_To do_
Drop the images, then output the listing exactly.

_Information provided_
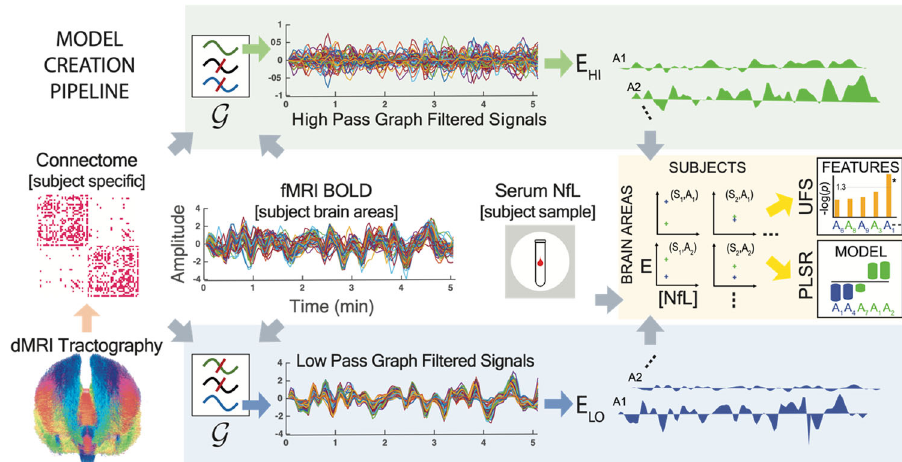
Fig. 1 Pipeline for statistical analysis for serum NfL levels and GSP-based features. Brain imaging data (structural (dMRI) and functional (resting state fMRI)), age, and serum NfL levels were recorded for every subject in the cohorts of 20 healthy subjects and 36 former athletes. For each subject, the dMRI and fMRI were pre-processed to extract the structural connectome (in the form of a 66 × 66 adjacency matrix for 66 cortical brain areas) and BOLD signal (in the form of a time series of length 308 seconds at each brain area considered), respectively. Subject-speci fi c graph fi lters derived from the eigen- decomposition of the structural connectome were constructed and used to extract different graph frequency components of the BOLD time series for all subjects. The energies (E HI and E LO , evaluated by ‘ 2 norm) of the different graph frequency components at different brain areas were investigated (energies of 2 graph frequency components per area for 66 brain areas per subject, i.e., 132 GSP-based predictors) for association with serum NfL levels using univariate feature selection (UFS), and their prediction power evaluated using a rigorous statistical analysis of PLS regression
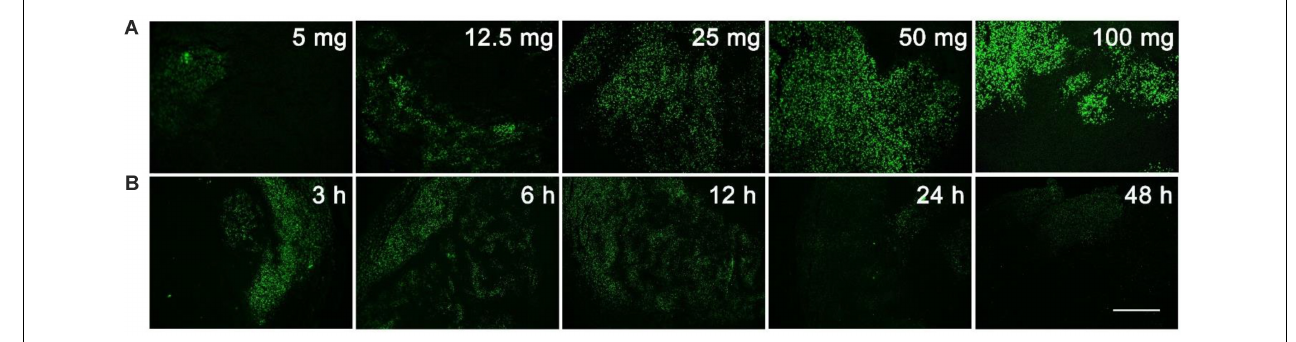
FIGURE 1 | Screening for the optimal dosage and administration time of EdU labeling. (A) Various dosage (5, 12.5, 25, 50, or 100 mg/kg) of EdU was intraperitoneally injected to mice for 12 h. (B) 50 mg/kg EdU was intraperitoneally injected to mice for various times (3, 6, 12, 24, and 48 h). Scale bar indicates 2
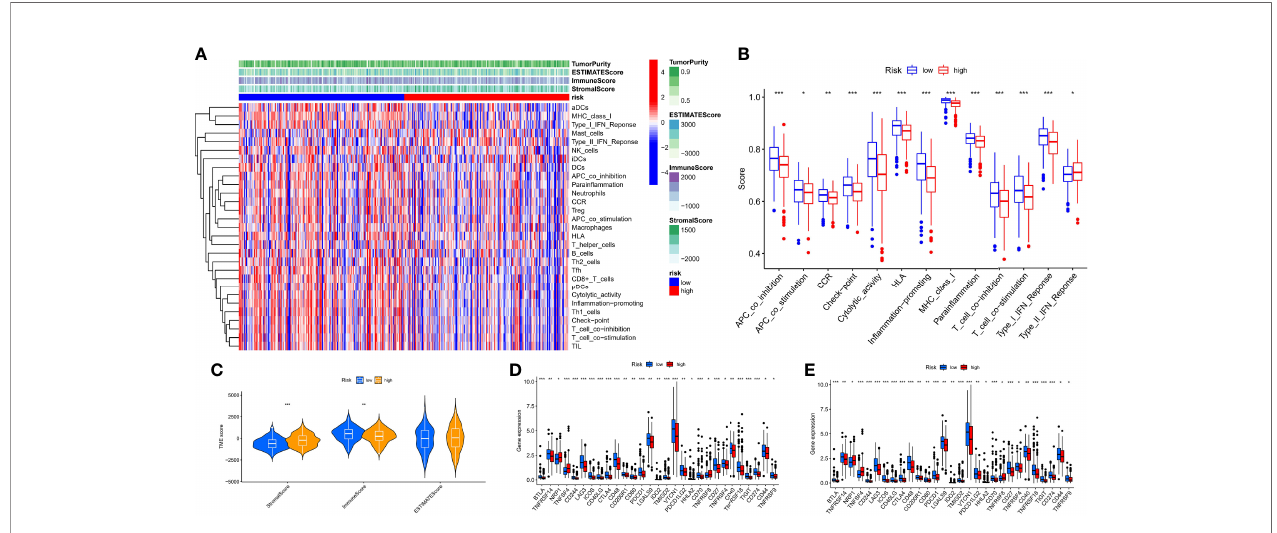
FIGURE 8 | Characteristics of the immune microenvironment in different risk groups. (A) Heat map of the result of ssGSEA and ESTIMATE algorithm. (B) Analysis of differences in the immune function of different risk groups. (C) Analysis of differences in TME score of different risk groups. (D) Analysis of differences in immune checkpoint mRNA expression of different risk groups. (E) Analysis of differences in HLA mRNA expression of different risk groups. * p < 0.05, ** p < 0.01, *** p < 0.001.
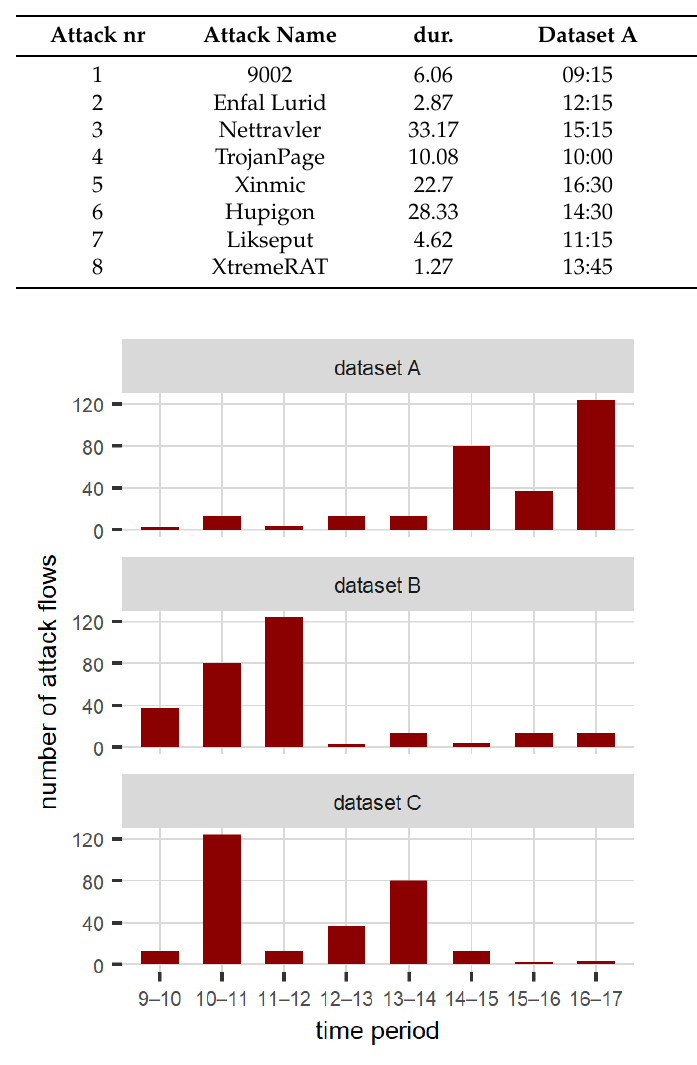
Table 2. Dataset, including the time of each attack.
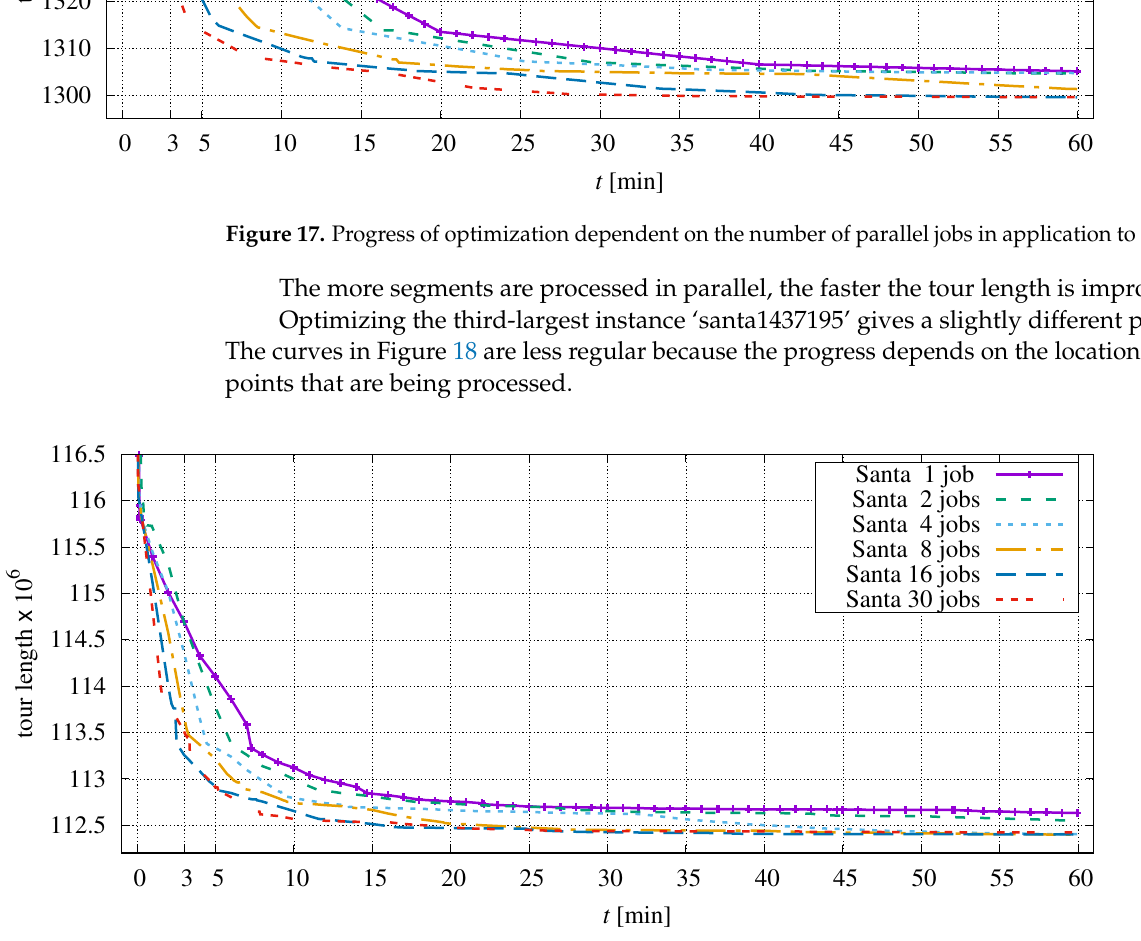
Figure 18. Progress of optimization dependent on the number of parallel jobs in application to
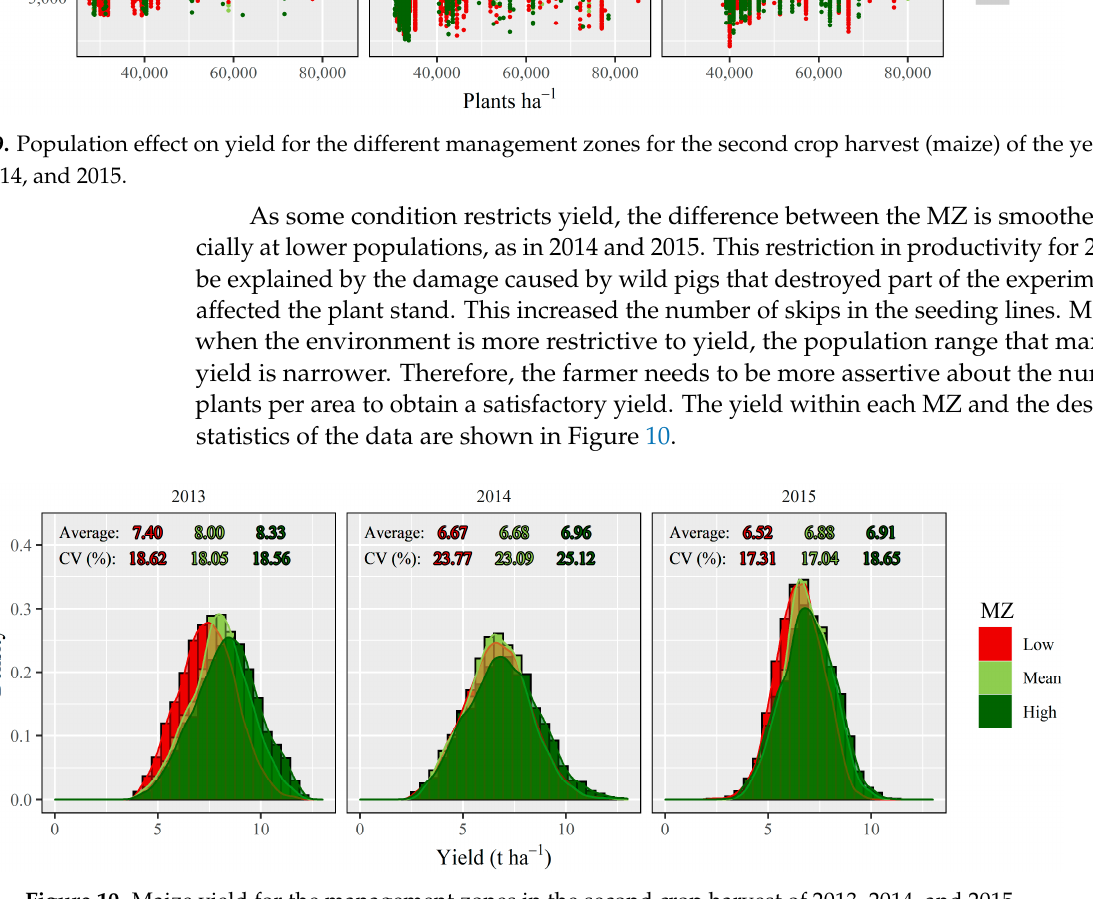
Figure 10. Maize yield for the management zones in the second crop harvest of 2013, 2014, and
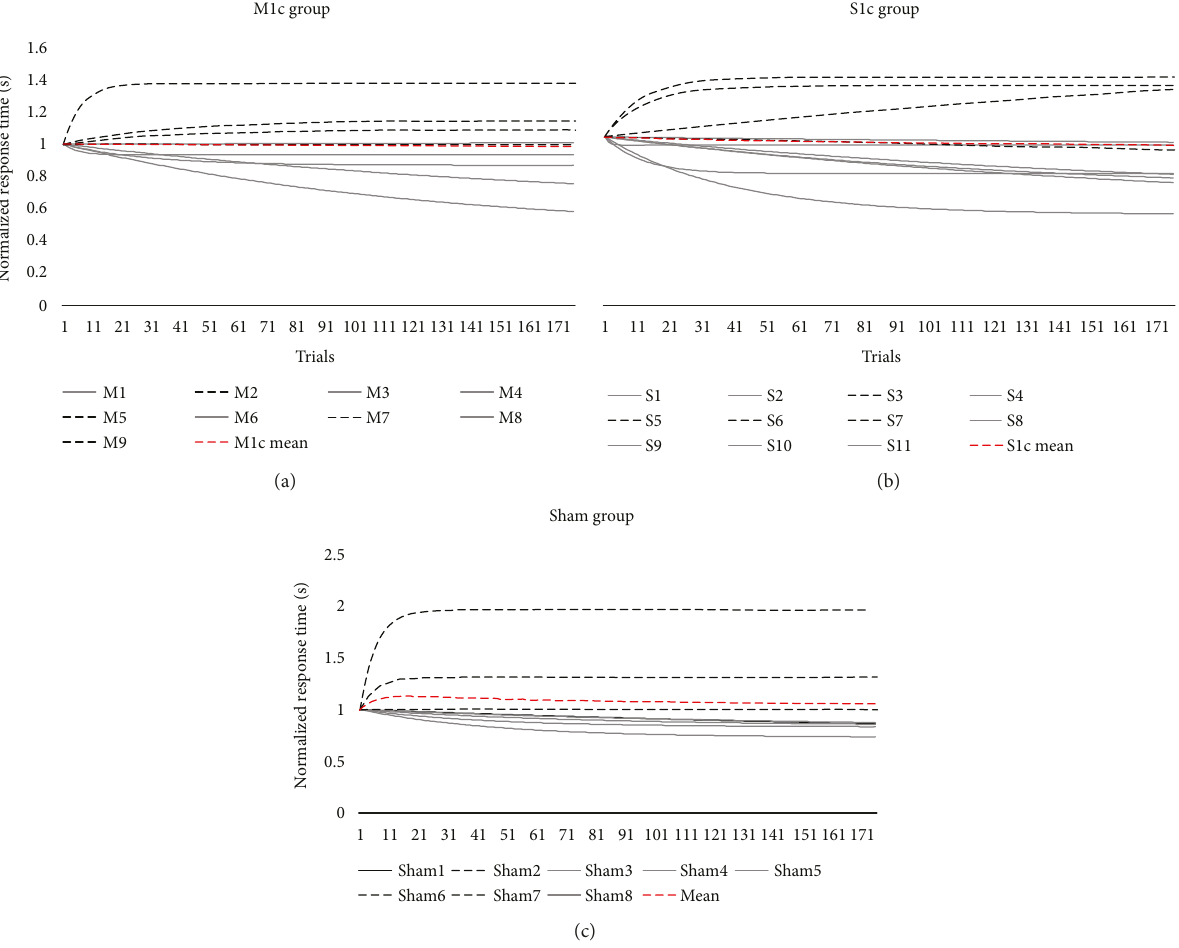
Figure 6: (a, b, and c) Motor skill acquisition curves for S1c, M1c, and sham stimulation groups. Single-subject normalized motor skill exponential curves for active cTBS stimulation groups (top panel) delivered over the contralesional primary somatosensory (S1c; (a)) and contralesional primary motor cortex (M1c; (b)) and for the sham stimulation group (bottom panel; (c)). Dotted black line indicates individuals with negative B scores and identi fi ed as motor skill nonresponders. Solid grey line indicates individuals with positive B scores and identi fi ed as motor practice responders. Dashed red line represents the mean motor skill acquisition curve for each stimulation group. Table 4: Comparison (mean and SD) of responder versus nonresponder DWI characteristics in the SMc-cTBS group. Responders DWI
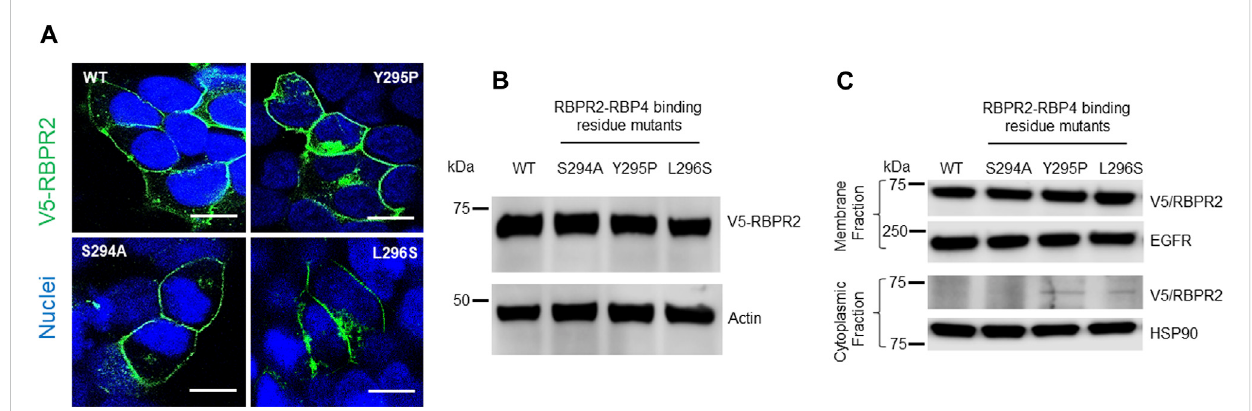
Cellular localization and expression of WT-RBPR2 and RBPR2-mutants. (A) Transient expression and staining of mouse V5-tagged WT-RBPR2 and variants in NIH3T3 cells using the V5-antibody. Nucleus, DAPI, blue; RBPR2-V5, Green. Scale bar = 50 μ m. (B) Protein expression and representative western blot images of WT-RBPR2 and RBPR2-mutant proteins, which affect the “ SYL ” domain; anti-Actin = protein loading control. (C) Subcellular fractionation of stable cells expressing WT-RBPR2 or individual RBPR2-RBP4 mutants. Stable NIH3T3/LRAT cells expressing either WT-RBPR2 or individual RBPR2-RBP4 binding residues mutants were fractionated as outlined in the methods. Normalized portions of each extract (~30 μ g) were analyzed by Western blotting using antibodies against proteins from cytoplasmic (HSP90) and plasma membrane (EGFR).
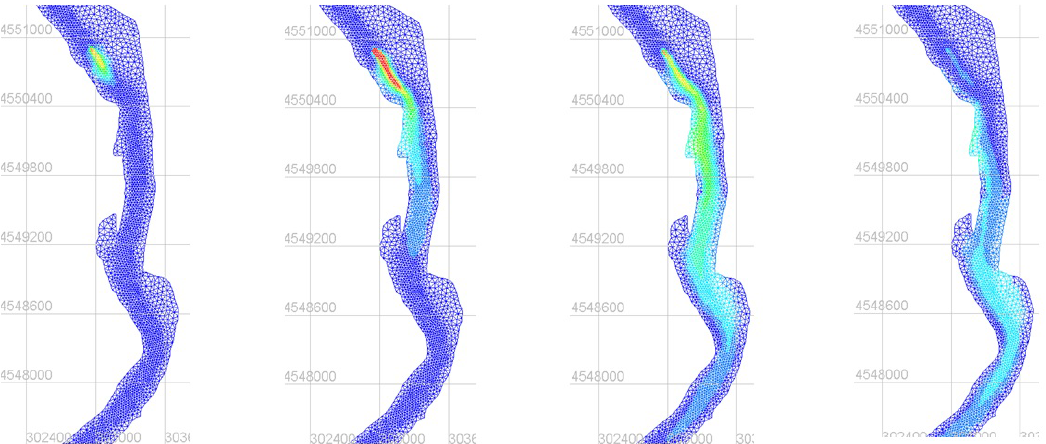
Figure 5. 2-dimensional simulation of the time evolution (from left to right) of the suspended sediment plume generated by a controlled injection at Mora d’Ebre (see Fig. 1) in the final reach of the Ebro River; permanent flow conditions of 100m 3 s − 1 and a triangular sedimen- tograph for the load with maximum value of 50mgL − 1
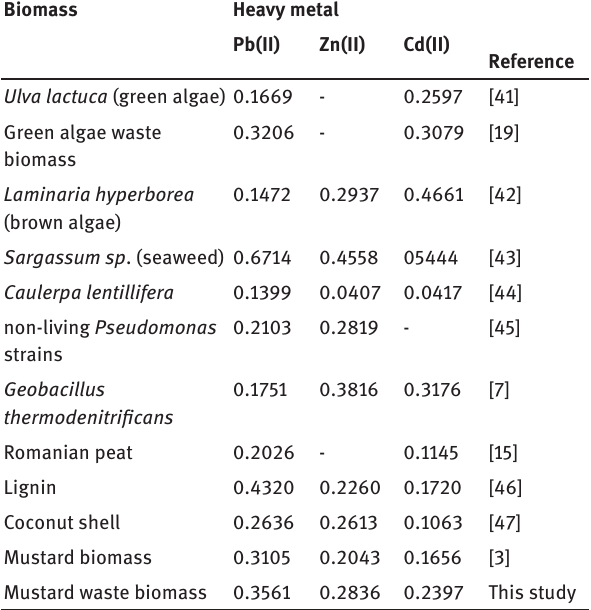
Table 7: Comparative values of maximum biosorption capacities (q mmol/g) for three heavy metals on various biomasses, at room max temperature (20 ± 3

_Exercise result_
Fig. 1 Pipeline for statistical analysis for serum NfL levels and GSP-based features. Brain imaging data (structural (dMRI) and functional (resting state fMRI)), age, and serum NfL levels were recorded for every subject in the cohorts of 20 healthy subjects and 36 former athletes. For each subject, the dMRI and fMRI were pre-processed to extract the structural connectome (in the form of a 66 × 66 adjacency matrix for 66 cortical brain areas) and BOLD signal (in the form of a time series of length 308 seconds at each brain area considered), respectively. Subject-speci fi c graph fi lters derived from the eigen- decomposition of the structural connectome were constructed and used to extract different graph frequency components of the BOLD time series for all subjects. The energies (E HI and E LO , evaluated by ‘ 2 norm) of the different graph frequency components at different brain areas were investigated (energies of 2 graph frequency components per area for 66 brain areas per subject, i.e., 132 GSP-based predictors) for association with serum NfL levels using univariate feature selection (UFS), and their prediction power evaluated using a rigorous statistical analysis of PLS regression
FIGURE 1 | Screening for the optimal dosage and administration time of EdU labeling. (A) Various dosage (5, 12.5, 25, 50, or 100 mg/kg) of EdU was intraperitoneally injected to mice for 12 h. (B) 50 mg/kg EdU was intraperitoneally injected to mice for various times (3, 6, 12, 24, and 48 h). Scale bar indicates 2
FIGURE 8 | Characteristics of the immune microenvironment in different risk groups. (A) Heat map of the result of ssGSEA and ESTIMATE algorithm. (B) Analysis of differences in the immune function of different risk groups. (C) Analysis of differences in TME score of different risk groups. (D) Analysis of differences in immune checkpoint mRNA expression of different risk groups. (E) Analysis of differences in HLA mRNA expression of different risk groups. * p < 0.05, ** p < 0.01, *** p < 0.001.
Table 2. Dataset, including the time of each attack.
Figure 18. Progress of optimization dependent on the number of parallel jobs in application to
Figure 10. Maize yield for the management zones in the second crop harvest of 2013, 2014, and
Figure 6: (a, b, and c) Motor skill acquisition curves for S1c, M1c, and sham stimulation groups. Single-subject normalized motor skill exponential curves for active cTBS stimulation groups (top panel) delivered over the contralesional primary somatosensory (S1c; (a)) and contralesional primary motor cortex (M1c; (b)) and for the sham stimulation group (bottom panel; (c)). Dotted black line indicates individuals with negative B scores and identi fi ed as motor skill nonresponders. Solid grey line indicates individuals with positive B scores and identi fi ed as motor practice responders. Dashed red line represents the mean motor skill acquisition curve for each stimulation group. Table 4: Comparison (mean and SD) of responder versus nonresponder DWI characteristics in the SMc-cTBS group. Responders DWI
Cellular localization and expression of WT-RBPR2 and RBPR2-mutants. (A) Transient expression and staining of mouse V5-tagged WT-RBPR2 and variants in NIH3T3 cells using the V5-antibody. Nucleus, DAPI, blue; RBPR2-V5, Green. Scale bar = 50 μ m. (B) Protein expression and representative western blot images of WT-RBPR2 and RBPR2-mutant proteins, which affect the “ SYL ” domain; anti-Actin = protein loading control. (C) Subcellular fractionation of stable cells expressing WT-RBPR2 or individual RBPR2-RBP4 mutants. Stable NIH3T3/LRAT cells expressing either WT-RBPR2 or individual RBPR2-RBP4 binding residues mutants were fractionated as outlined in the methods. Normalized portions of each extract (~30 μ g) were analyzed by Western blotting using antibodies against proteins from cytoplasmic (HSP90) and plasma membrane (EGFR).
Figure 5. 2-dimensional simulation of the time evolution (from left to right) of the suspended sediment plume generated by a controlled injection at Mora d’Ebre (see Fig. 1) in the final reach of the Ebro River; permanent flow conditions of 100m 3 s − 1 and a triangular sedimen- tograph for the load with maximum value of 50mgL − 1
Table 7: Comparative values of maximum biosorption capacities (q mmol/g) for three heavy metals on various biomasses, at room max temperature (20 ± 3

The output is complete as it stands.